«Diskutieren wir über grosse Künstler», schlägt eine helvetisch gefärbte Stimme am Anfang aus dem Off vor: «Über Manet oder über Klee.» Die Leinwand ist zu diesem Zeitpunkt noch komplett schwarz, quasi unberührt.
Erst nach 20 Sekunden rückt die Doku ihren Protagonisten ins Bild. Harald Naegeli, ein reifer Mann mit schwarzem Hut und vielen Vorbildern, über die er gerne spricht: «Über Malewitsch oder Arp.
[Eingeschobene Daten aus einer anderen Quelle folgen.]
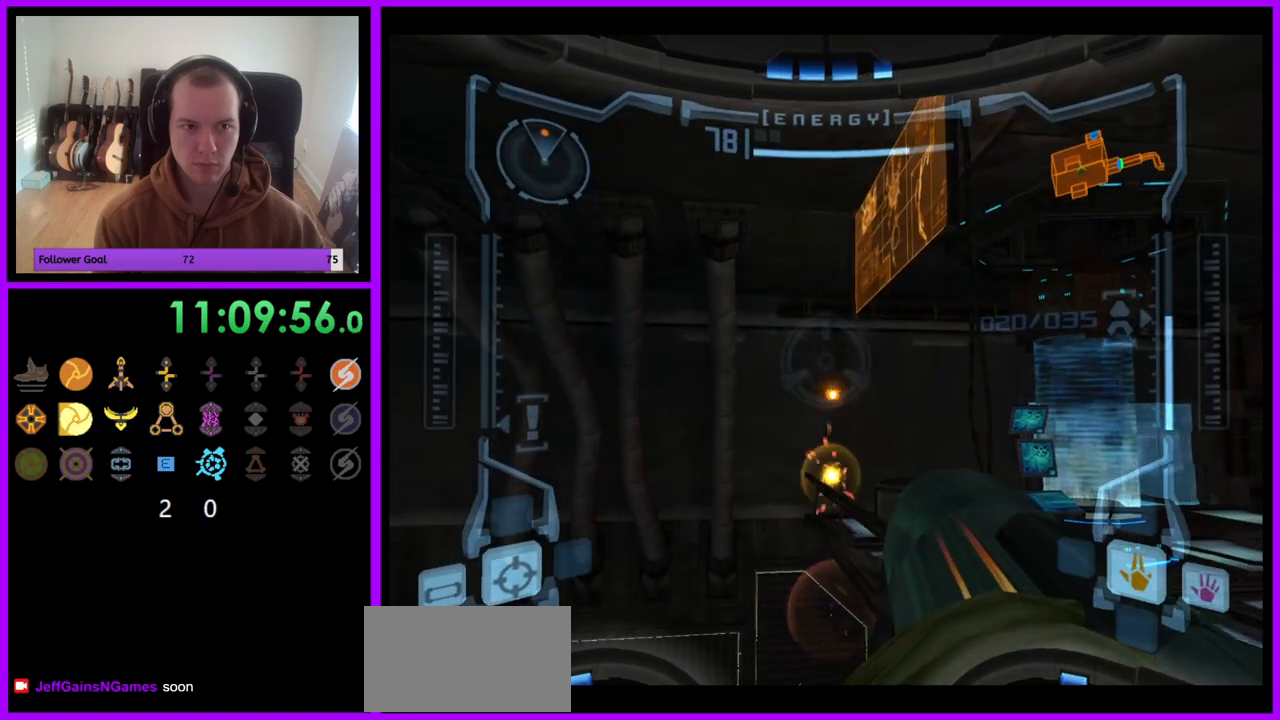
{"buttons": ["R1"], "left_stick": "down", "right_stick": "center", "events": [[33, "A", "down"], [117, "A", "up"], [200, "A", "down"], [217, "left_stick", "down-left"], [283, "A", "up"], [333, "left_stick", "down"], [367, "A", "down"], [450, "A", "up"]]}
Oder oder oder oder.» Naegeli lacht, macht eine Kunstpause und lehnt sich für die Pointe in Richtung Kamera vor: «Oder über mich!»
Sprühender Charme in hohem Alter
Noch bevor der Titel erscheint, ist Regisseurin Nathalie David bereits ein Kunststück gelungen: Sie hat ihren Helden mit wenigen Strichen skizziert und dessen gewitztes Wesen stilvoll auf den Punkt gebracht.
Dabei stammt die Idee, den «Sprayer von Zürich» zu porträtieren, gar nicht von der kunstaffinen Filmemacherin. Es war vielmehr Produzent Peter Spoerri, der seit 1979 sorgfältig alle Artikel über seinen Landsmann gesammelt hatte. Mit dem Ziel, eine Doku über den selbsternannten Utopisten zu realisieren.
Dieser winkte zunächst ab: Er sei zu krank und zu alt, um noch an Filmprojekten mitzuarbeiten. Nach zwei Darmoperationen und einem Bauchwandbruch könne er nicht mehr auf der Strasse sprayen. Erst nach mehrmaligem Bitten empfing er die Regisseurin zum Interview. «Mein Kopf ist noch hell», verriet er schliesslich: «Aber die Zeit ist abgelaufen ... Wenn ich zu viele Schmerzen habe, mache ich Schluss. Ich will entscheiden, nicht andere!»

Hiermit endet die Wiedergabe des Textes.